It was Anthony's sixtieth birthday and his wife Olivia, known for her extravagant soirees, outdid herself. The party was held at The Gables, their mega-country house in the Cotswolds, that boasted its own man-made pond towards the rear of the estate. Decorating the outdoors with hundreds of torches just wasn't enough of a statement to match Anthony's outsized personality (or his magic touch for accumulating other people's money) so Olivia went one further-she had workers sink large orbs of light into the pond, held in place with stakes. The effect at night was mesmerizing only topped when, after drinking enough for an army, Anthony was found impaled and dead on one of the stakes. And everyone at the party was a suspect.
After Anthony's death, the police rule the incident an accident-but at least one budding true crime podcaster knows that there is more to this.

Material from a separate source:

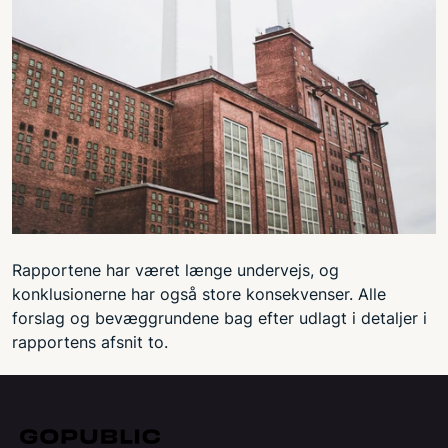
Rapportene har været længe undervejs, og
konklusionerne har også store konsekvenser. Alle
forslag og bevæggrundene bag efter udlagt i detaljer i
rapportens afsnit to.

As we then find out, his youngest daughter agrees with her, and she proceeds to drive Olive crazy with her theories. Their two older daughters and son don't really care if a crime was committed, as long as they get their share of dad's considerable loot. What they don't know is that Anthony, bored with the ease of using his hedge fund to accumulate vast wealth, has implemented a Ponzi Scheme just to make it more fun for himself, which was going to be revealed by investigators the day after the party. Turns out that Olivia also had a plan, she had been poaching from the household fund and banking it offshore for years, planning her escape from the marriage...but now she can't reveal her slush fund or it will go to pay off Anthony's victims. The whole debacle is such a trial for the poor formally wealthy family!
Meanwhile, in a purgatory-like building somewhere, Anthony is assigned a cot in a large dormitory and is read the riot act. He is dead and to ascend the next plane, he must remember the exact circumstances of his demise and report it to the building supervisor. He will be aided in this through optional meditation classes (which he declines, of course) and by using a laptop to monitor his family, who hopefully will drop clues about his death so that he can leave for the new "life" that he knows will be his. Unfortunately, he finds out that no one in his family is telling the truth about anything.
The reader gets the story of Anthony's life and death from the perspective of every family member, as Anthony watches the action from his tiny cubicle somewhere in the great beyond. They are all deliciously bad and it's absolutely enjoyable to track the lengths of evil behavior each will stoop to, in search of the big monetary prize. So how DID Anthony die and who is responsible? I bet you'll be wrong.